Can the EU or any regulator force Sony to keep making discs?

No. EU Commissioner Michael McGrath has stated that companies are free to offer games and services as they see fit, provided consumer-protection law is followed. The EU’s Right to Repair Directive explicitly excludes game consoles.

What happens to PlayStation games already released on disc?

Nothing changes for them. Sony’s announcement explicitly states the transition “has no impact on games that already released, or will be releasing, prior to January 2028 in disc format.” The cutoff only applies to new titles releasing after that date.

How does Sony’s decision compare to Xbox and Nintendo?

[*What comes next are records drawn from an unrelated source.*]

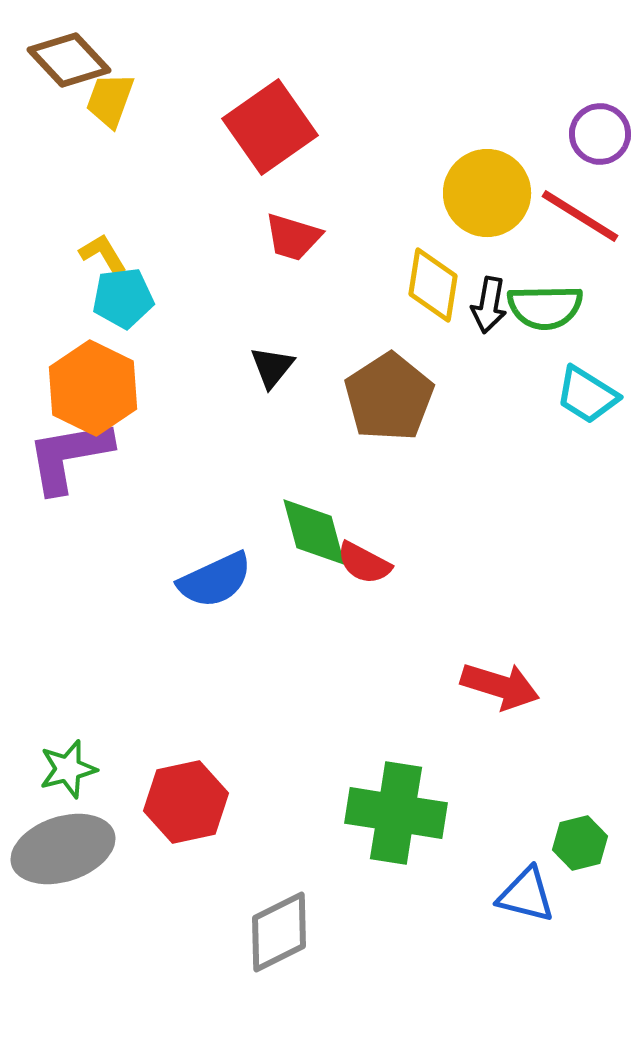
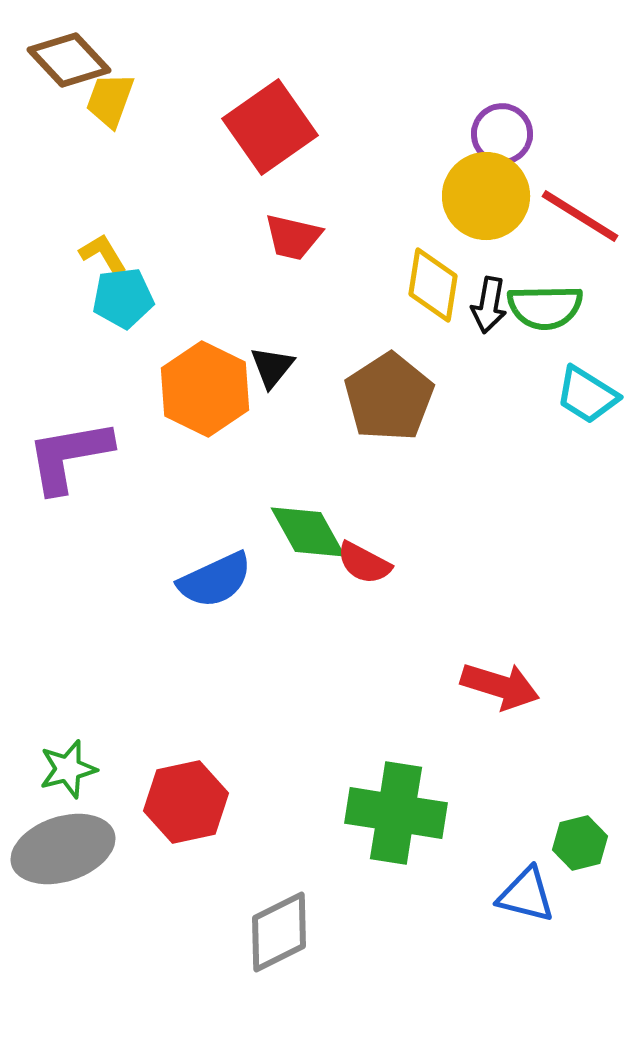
purple circle: moved 98 px left
yellow circle: moved 1 px left, 3 px down
red trapezoid: rotated 4 degrees counterclockwise
orange hexagon: moved 112 px right, 1 px down
green diamond: moved 6 px left; rotated 14 degrees counterclockwise
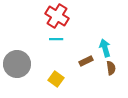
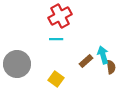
red cross: moved 3 px right; rotated 30 degrees clockwise
cyan arrow: moved 2 px left, 7 px down
brown rectangle: rotated 16 degrees counterclockwise
brown semicircle: moved 1 px up
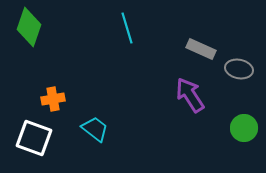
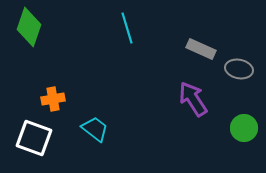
purple arrow: moved 3 px right, 4 px down
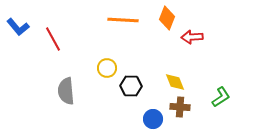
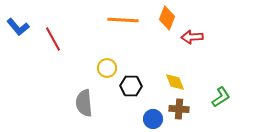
gray semicircle: moved 18 px right, 12 px down
brown cross: moved 1 px left, 2 px down
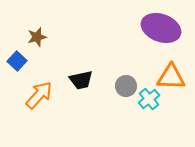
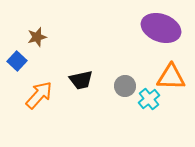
gray circle: moved 1 px left
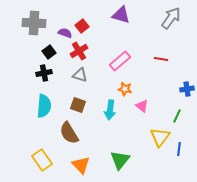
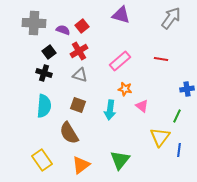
purple semicircle: moved 2 px left, 3 px up
black cross: rotated 28 degrees clockwise
blue line: moved 1 px down
orange triangle: rotated 36 degrees clockwise
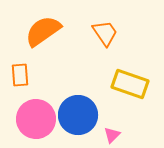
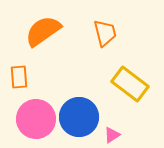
orange trapezoid: rotated 20 degrees clockwise
orange rectangle: moved 1 px left, 2 px down
yellow rectangle: rotated 18 degrees clockwise
blue circle: moved 1 px right, 2 px down
pink triangle: rotated 12 degrees clockwise
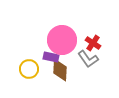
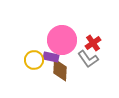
red cross: rotated 21 degrees clockwise
yellow circle: moved 5 px right, 9 px up
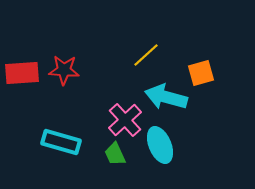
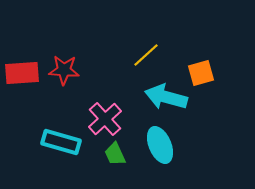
pink cross: moved 20 px left, 1 px up
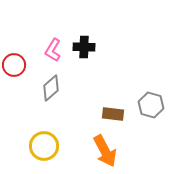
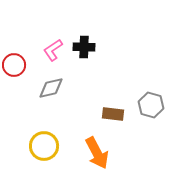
pink L-shape: rotated 25 degrees clockwise
gray diamond: rotated 28 degrees clockwise
orange arrow: moved 8 px left, 2 px down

Sony is taking the most aggressive approach with a hard, announced end date. Xbox is pursuing a similar shift more gradually and without a public deadline via Project Helix, while Nintendo’s Switch 2 still treats cartridges as central to its hardware identity.

Is this connected to the lawsuits against the PlayStation Store?

Yes. A Dutch consumer group already suing Sony over PlayStation Store’s transaction fees says the disc shutdown removes the last real price check on digital purchases, and is citing it as further evidence in that ongoing case.